Sponsoring-Interessierte können sich direkt an mich wenden (den Kontakt leiten wir gerne weiter), ansonsten werden wir eine offizielle Veranstaltung auf Facebook erstellen, sowie eine eigene Internetseite für die WM einrichten. Tickets bekommt man ab den kommenden Tagen auf Eventim.de.

Abschließend noch eine Frage an dich als Boxexperten: Was denkst du über den Auftritt von Tom Schwarz in Vegas und was könnte in der Schwergewicht-Division künftig passieren?

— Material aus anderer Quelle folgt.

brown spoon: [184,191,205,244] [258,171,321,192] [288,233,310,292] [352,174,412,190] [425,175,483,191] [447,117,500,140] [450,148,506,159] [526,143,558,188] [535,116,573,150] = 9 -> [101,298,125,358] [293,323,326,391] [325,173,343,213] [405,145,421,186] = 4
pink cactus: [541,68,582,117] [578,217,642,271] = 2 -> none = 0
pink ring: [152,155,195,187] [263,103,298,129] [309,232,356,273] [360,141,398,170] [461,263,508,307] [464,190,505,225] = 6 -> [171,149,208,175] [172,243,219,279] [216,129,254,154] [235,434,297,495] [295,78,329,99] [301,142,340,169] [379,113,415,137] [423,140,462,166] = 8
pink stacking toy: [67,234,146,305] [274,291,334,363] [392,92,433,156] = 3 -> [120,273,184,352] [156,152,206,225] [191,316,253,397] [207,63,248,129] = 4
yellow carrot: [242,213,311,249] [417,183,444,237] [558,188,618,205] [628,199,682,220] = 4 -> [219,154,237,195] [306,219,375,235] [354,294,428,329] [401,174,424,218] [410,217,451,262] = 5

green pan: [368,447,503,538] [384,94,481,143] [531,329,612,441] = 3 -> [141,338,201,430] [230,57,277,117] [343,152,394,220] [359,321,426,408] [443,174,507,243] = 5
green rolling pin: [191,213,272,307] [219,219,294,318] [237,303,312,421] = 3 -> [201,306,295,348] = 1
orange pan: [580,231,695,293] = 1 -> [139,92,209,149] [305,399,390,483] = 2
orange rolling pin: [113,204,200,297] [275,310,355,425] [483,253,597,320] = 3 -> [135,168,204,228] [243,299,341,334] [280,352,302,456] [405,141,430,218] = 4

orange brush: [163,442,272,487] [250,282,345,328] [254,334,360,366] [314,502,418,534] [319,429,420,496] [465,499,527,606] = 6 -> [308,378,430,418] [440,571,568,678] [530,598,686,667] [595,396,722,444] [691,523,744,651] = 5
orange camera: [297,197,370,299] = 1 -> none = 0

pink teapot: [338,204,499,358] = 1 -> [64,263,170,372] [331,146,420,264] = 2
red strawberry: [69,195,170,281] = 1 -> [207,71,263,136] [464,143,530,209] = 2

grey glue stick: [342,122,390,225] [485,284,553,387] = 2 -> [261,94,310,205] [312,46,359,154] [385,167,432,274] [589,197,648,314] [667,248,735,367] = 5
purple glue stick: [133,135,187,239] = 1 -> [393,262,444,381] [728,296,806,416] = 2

Tom ist ein toller Sportler, der in Las Vegas zum ersten Mal das Champions-League-Parkett im Profiboxen betreten hat. Natürlich ist ein so schnelles Ende auf einer so großen Bühne für alle Beteiligten und Fans enttäuschend, aber, auch wenn es wie ein Klischee klingen mag, aus solchen Kämpfen kann man viel mitnehmen und sowieso heißt es nach Niederlagen einfach “Mund abputzen weiter machen”. Ich selbst musste mittlerweile ja auch schon den einen oder anderen unglücklichen Kampfverlauf begleiten (z.B. Jan Meiser vs. Reece Cartwright in Leeds) und weiß deshalb gut, wie sich das anfühlt. Für Tom Schwarz wäre es jetzt vielleicht nicht verkehrt, gegen starke deutschen Gegner auf die nächste große Titelchance hinzuarbeiten.